### [Consigna 1]
Enumera todas las experiencias adversas que, según el texto sobre Koestler, vivió este novelista.
### [Consigna 2]
Transcribe sin ningún cambio las líneas de los registros que van desde la que contiene "was absolutely necessary**.（他让我们等了太久了！）" hasta el final de los registros, ambas incluidas.

Esta definición fue acuñada por el llorado poeta Álvaro Quijano, quien aseguraba que Arthur Koestler, el famoso novelista inglés nacido en Hungría, padecía este pudor. Esta afirmación siempre me pareció muy curiosa porque, como se sabe, Koestler vivió guerras, prisión, hambre y acerbos desencantos ideológicos. ¿Qué tanto podía importarle lo que pensara su tía acerca de sus novelas?
Yo conjeturaba que si a mí me hubiera pasado la cuarta parte de todo lo que le sucedió a Koestler, la opinión de mis padres o de cualquiera sobre mis libros me importaría un pepino. Ya vi que no es cierto. Me agobia lo que opinen hasta de mi lista del súper.

### [Material del ejercicio]

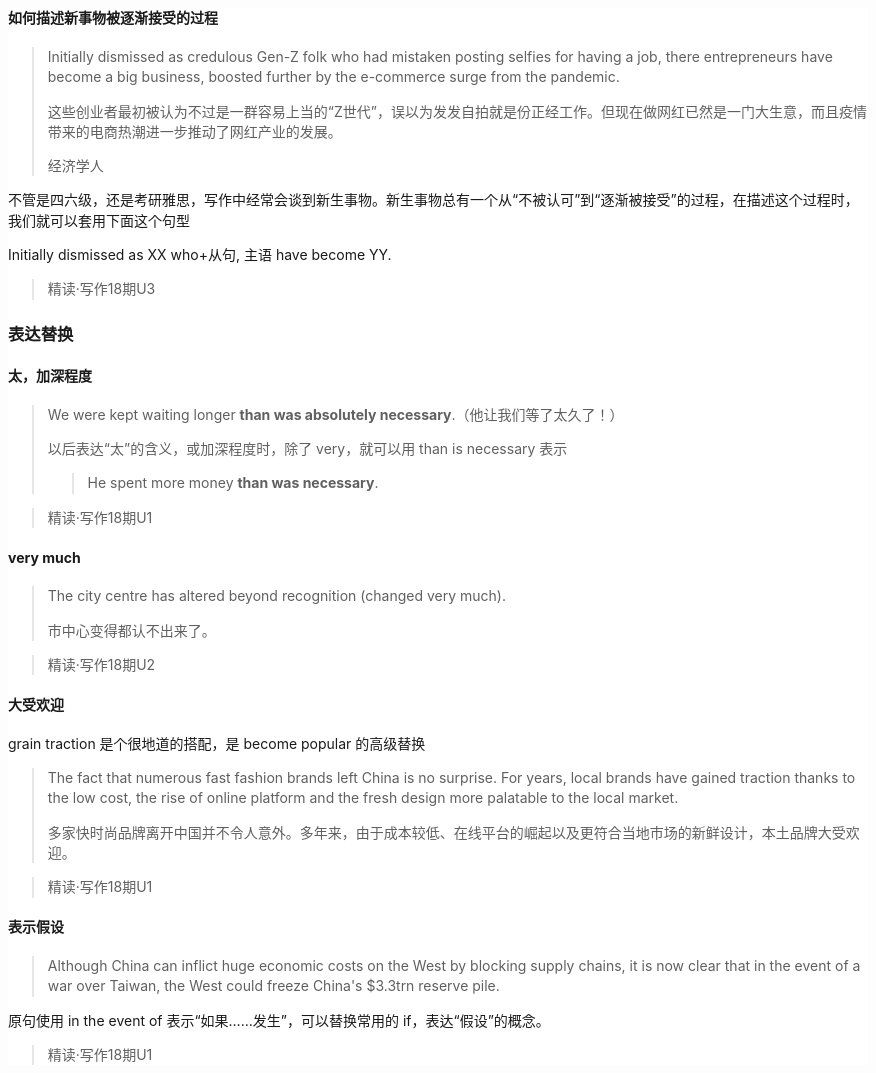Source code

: #### 如何描述新事物被逐渐接受的过程

> Initially dismissed as credulous Gen-Z folk who had mistaken posting selfies for having a job, there entrepreneurs have become a big business, boosted further by the e-commerce surge from the pandemic.
>
> 这些创业者最初被认为不过是一群容易上当的“Z世代”，误以为发发自拍就是份正经工作。但现在做网红已然是一门大生意，而且疫情带来的电商热潮进一步推动了网红产业的发展。
>
> 经济学人

不管是四六级，还是考研雅思，写作中经常会谈到新生事物。新生事物总有一个从“不被认可”到“逐渐被接受”的过程，在描述这个过程时，我们就可以套用下面这个句型

Initially dismissed as XX who+从句, 主语 have become YY.

> 精读·写作18期U3

### 表达替换

#### 太，加深程度

> We were kept waiting longer **than was absolutely necessary**.（他让我们等了太久了！）
>
> 以后表达“太”的含义，或加深程度时，除了 very，就可以用 than is necessary 表示
>
> > He spent more money **than was necessary**.

> 精读·写作18期U1

#### very much

> The city centre has altered beyond recognition (changed very much).
>
> 市中心变得都认不出来了。

>精读·写作18期U2

#### 大受欢迎

grain traction 是个很地道的搭配，是 become popular 的高级替换

> The fact that numerous fast fashion brands left China is no surprise. For years, local brands have gained traction thanks to the low cost, the rise of online platform and the fresh design more palatable to the local market.
>
> 多家快时尚品牌离开中国并不令人意外。多年来，由于成本较低、在线平台的崛起以及更符合当地市场的新鲜设计，本土品牌大受欢迎。

>精读·写作18期U1

#### 表示假设

> Although China can inflict huge economic costs on the West by blocking supply chains, it is now clear that in the event of a war over Taiwan, the West could freeze China's $3.3trn reserve pile.

原句使用 in the event of 表示“如果……发生”，可以替换常用的 if，表达“假设”的概念。

>精读·写作18期U1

### [Resultado esperado 1]
- Guerras
- Prisión
- Hambre
- Acerbos desencantos ideológicos

### [Resultado esperado 2]
> We were kept waiting longer **than was absolutely necessary**.（他让我们等了太久了！）
>
> 以后表达“太”的含义，或加深程度时，除了 very，就可以用 than is necessary 表示
>
> > He spent more money **than was necessary**.

> 精读·写作18期U1

#### very much

> The city centre has altered beyond recognition (changed very much).
>
> 市中心变得都认不出来了。

>精读·写作18期U2

#### 大受欢迎

grain traction 是个很地道的搭配，是 become popular 的高级替换

> The fact that numerous fast fashion brands left China is no surprise. For years, local brands have gained traction thanks to the low cost, the rise of online platform and the fresh design more palatable to the local market.
>
> 多家快时尚品牌离开中国并不令人意外。多年来，由于成本较低、在线平台的崛起以及更符合当地市场的新鲜设计，本土品牌大受欢迎。

>精读·写作18期U1

#### 表示假设

> Although China can inflict huge economic costs on the West by blocking supply chains, it is now clear that in the event of a war over Taiwan, the West could freeze China's $3.3trn reserve pile.

原句使用 in the event of 表示“如果……发生”，可以替换常用的 if，表达“假设”的概念。

>精读·写作18期U1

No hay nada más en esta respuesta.